# GSD Female thrown from car



## oregongsdr111 (Nov 20, 2005)

We got a call this afternoon from a truck driver.
He was at a truck stop in California, when a fellow trucker witnessed a GSD being thrown from a car on the freeway.
The truckers risked life, and limb, to get her to saftey. They feel she may have been stolen. The driver from Oregon brought her here, and tended to her medical needs, vaccines, and now has asked for help placing her. I have not seen her, but if she is indeed a Purebred, I will post her photo tomorrow. This way if anyone has heard of a stolen dog in the area this dog was found, they can see her.
This truck driver sings her praises, and is really taken with her. His truck line will not allow a cab dog, or I think he would keep her.


----------



## VALIUM (Nov 15, 2007)

I can't believe how can a humanbeing can do this..I hate these kind of people..I hope the dog is doing good, really so sorry to hear that..


----------



## Fee (Jul 4, 2004)

Bless the kind trucker - must have been extemely difficult to get her to safety. 
Was the dog checked for micro chip? Any tatooes? 
Hope she will be O.K.!


----------



## oregongsdr111 (Nov 20, 2005)

I asked the same question. He says the vet did check for those things. I will also check when I get her this morning. The guys report that the kids looked like "gang" kids. That is why they think they were up to no good. They are concerned about her being stolen because she is so well trained, at a good body weight, and did not seem like a dog that would be tossed from a moving car by an owner. I told him you never really know?? I just hope she is really a GSD. The vet told him she looks to be a purebred. Watch her be a Border Collie!!


----------



## AbbyK9 (Oct 11, 2005)

How wonderful that these truck drivers were there and willing to help the poor dog get out of traffic - AND then take care of her vet bills and everything!!!

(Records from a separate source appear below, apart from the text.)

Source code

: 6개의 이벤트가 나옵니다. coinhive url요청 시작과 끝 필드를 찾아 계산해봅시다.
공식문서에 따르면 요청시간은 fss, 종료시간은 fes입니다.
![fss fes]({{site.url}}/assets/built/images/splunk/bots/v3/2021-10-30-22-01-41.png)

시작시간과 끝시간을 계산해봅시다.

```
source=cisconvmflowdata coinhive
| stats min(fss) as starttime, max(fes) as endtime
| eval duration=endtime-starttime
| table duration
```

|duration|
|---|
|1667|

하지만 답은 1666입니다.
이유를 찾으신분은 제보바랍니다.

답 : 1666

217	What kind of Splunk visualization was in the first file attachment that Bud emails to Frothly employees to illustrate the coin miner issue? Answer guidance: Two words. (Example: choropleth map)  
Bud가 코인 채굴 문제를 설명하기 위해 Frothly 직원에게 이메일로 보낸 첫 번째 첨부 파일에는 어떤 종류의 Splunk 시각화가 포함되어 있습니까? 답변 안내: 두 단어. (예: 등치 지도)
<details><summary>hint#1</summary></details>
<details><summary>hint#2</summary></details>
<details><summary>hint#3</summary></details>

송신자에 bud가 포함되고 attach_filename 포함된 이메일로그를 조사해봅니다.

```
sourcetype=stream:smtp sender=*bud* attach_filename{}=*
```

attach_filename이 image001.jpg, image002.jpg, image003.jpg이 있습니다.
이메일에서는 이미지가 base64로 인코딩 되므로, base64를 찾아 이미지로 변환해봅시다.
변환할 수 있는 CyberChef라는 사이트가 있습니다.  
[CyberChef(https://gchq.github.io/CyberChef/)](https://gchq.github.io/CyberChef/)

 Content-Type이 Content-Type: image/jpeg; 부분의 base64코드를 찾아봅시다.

Let us know what comes of this.


----------



## oregongsdr111 (Nov 20, 2005)

I got her a few minutes ago. She is a beauty. We rescanned her and she does have a chip. She came from Animal Care and Control in L.A. California. The number is disconnected. I will post her later today : )


----------



## Fee (Jul 4, 2004)

Awww. Can't wait to see her pic. Thanks for the update!


----------



## Lakeguy929 (Jan 4, 2008)

Yeah, looking forward to her pic. Great story, hope all ends well.


----------



## Myamom (Oct 10, 2005)

LA Animal Care and Control has 6 shelters.....

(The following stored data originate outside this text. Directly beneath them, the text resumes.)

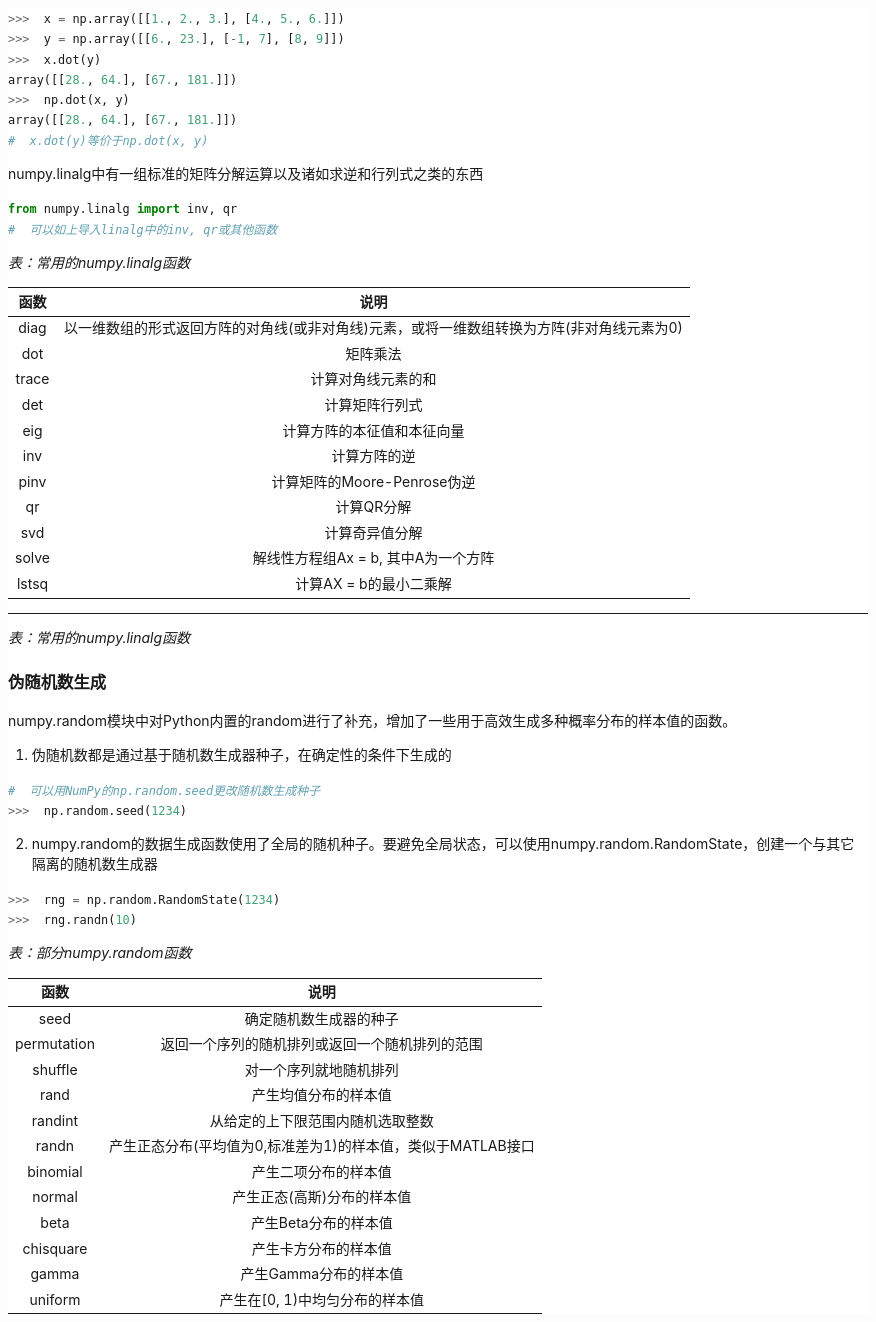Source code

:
 ```python
>>>  x = np.array([[1., 2., 3.], [4., 5., 6.]])
>>>  y = np.array([[6., 23.], [-1, 7], [8, 9]])
>>>  x.dot(y)
array([[28., 64.], [67., 181.]])
>>>  np.dot(x, y)
array([[28., 64.], [67., 181.]])
#  x.dot(y)等价于np.dot(x, y)
```

numpy.linalg中有一组标准的矩阵分解运算以及诸如求逆和行列式之类的东西

```python
from numpy.linalg import inv, qr
#  可以如上导入linalg中的inv, qr或其他函数
```

*表：常用的numpy.linalg函数*

函数 | 说明
:-: | :-:
diag | 以一维数组的形式返回方阵的对角线(或非对角线)元素，或将一维数组转换为方阵(非对角线元素为0)
dot | 矩阵乘法
trace | 计算对角线元素的和
det | 计算矩阵行列式
eig | 计算方阵的本征值和本征向量
inv | 计算方阵的逆
pinv | 计算矩阵的Moore-Penrose伪逆
qr | 计算QR分解
svd | 计算奇异值分解
solve | 解线性方程组Ax = b, 其中A为一个方阵
lstsq | 计算AX = b的最小二乘解

---

*表：常用的numpy.linalg函数*

### 伪随机数生成

numpy.random模块中对Python内置的random进行了补充，增加了一些用于高效生成多种概率分布的样本值的函数。

1. 伪随机数都是通过基于随机数生成器种子，在确定性的条件下生成的

```python
#  可以用NumPy的np.random.seed更改随机数生成种子
>>>  np.random.seed(1234)
```

2. numpy.random的数据生成函数使用了全局的随机种子。要避免全局状态，可以使用numpy.random.RandomState，创建一个与其它隔离的随机数生成器

```python
>>>  rng = np.random.RandomState(1234)
>>>  rng.randn(10)
```

*表：部分numpy.random函数*

函数 | 说明
:-: | :-:
seed | 确定随机数生成器的种子
permutation | 返回一个序列的随机排列或返回一个随机排列的范围
shuffle | 对一个序列就地随机排列
rand | 产生均值分布的样本值
randint | 从给定的上下限范围内随机选取整数
randn | 产生正态分布(平均值为0,标准差为1)的样本值，类似于MATLAB接口
binomial | 产生二项分布的样本值
normal | 产生正态(高斯)分布的样本值
beta | 产生Beta分布的样本值
chisquare | 产生卡方分布的样本值
gamma | 产生Gamma分布的样本值
uniform | 产生在[0, 1)中均匀分布的样本值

http://animalcare.lacounty.gov/your%20dacc.asp


----------



## sd3567 (May 16, 2005)

I just read this posting. Any word on the poor dog?


----------



## oregongsdr111 (Nov 20, 2005)

Well...
She really liked me. Came right up, and licked me. She will follow any basic command I give her.

She really dislikes most everyone else. 
She is a small female, with a large attitude. 
If she is confined by any barrier, she will attack. If I have her meet the same people, without a barrier, she is fine. The only dogs she likes is a little Pitbull male we are working with. They are fast friends. Any other dog, she wants to eat. I feel so bad for her. She lived through a horrible event, and now we are going to have to worry about placing her. I am hoping we can work out her issues. Her microchip number did not pan out. The number is disconnected.
I will try to post a picture of her soon. (barring she does not eat the camera) : )


----------



## Fee (Jul 4, 2004)

Thanks for the update. Well, at least she likes you







I hope she will calm down after a few days. Poor girl.


----------



## Lakeguy929 (Jan 4, 2008)

> Originally Posted By: oregongsdr111Well...
> She really liked me. Came right up, and licked me. She will follow any basic command I give her.
> 
> She really dislikes most everyone else.
> ...


Sounds quite a bit like Milly, but the good news is after 2 weeks of solazation with our Sasha and a lot of work/activity almost all signs of aggression have disappeared, Good luck to you, there is a sweet dog waiting to come out.


----------



## Lakeguy929 (Jan 4, 2008)

> Originally Posted By: Lakeguy929
> 
> 
> > Originally Posted By: oregongsdr111Well...
> ...


I meant "socialization" of course, although I wouldn't mind being creited for inventing a new word .


----------



## Kayos and Havoc (Oct 17, 2002)

How is this poor little girl???


----------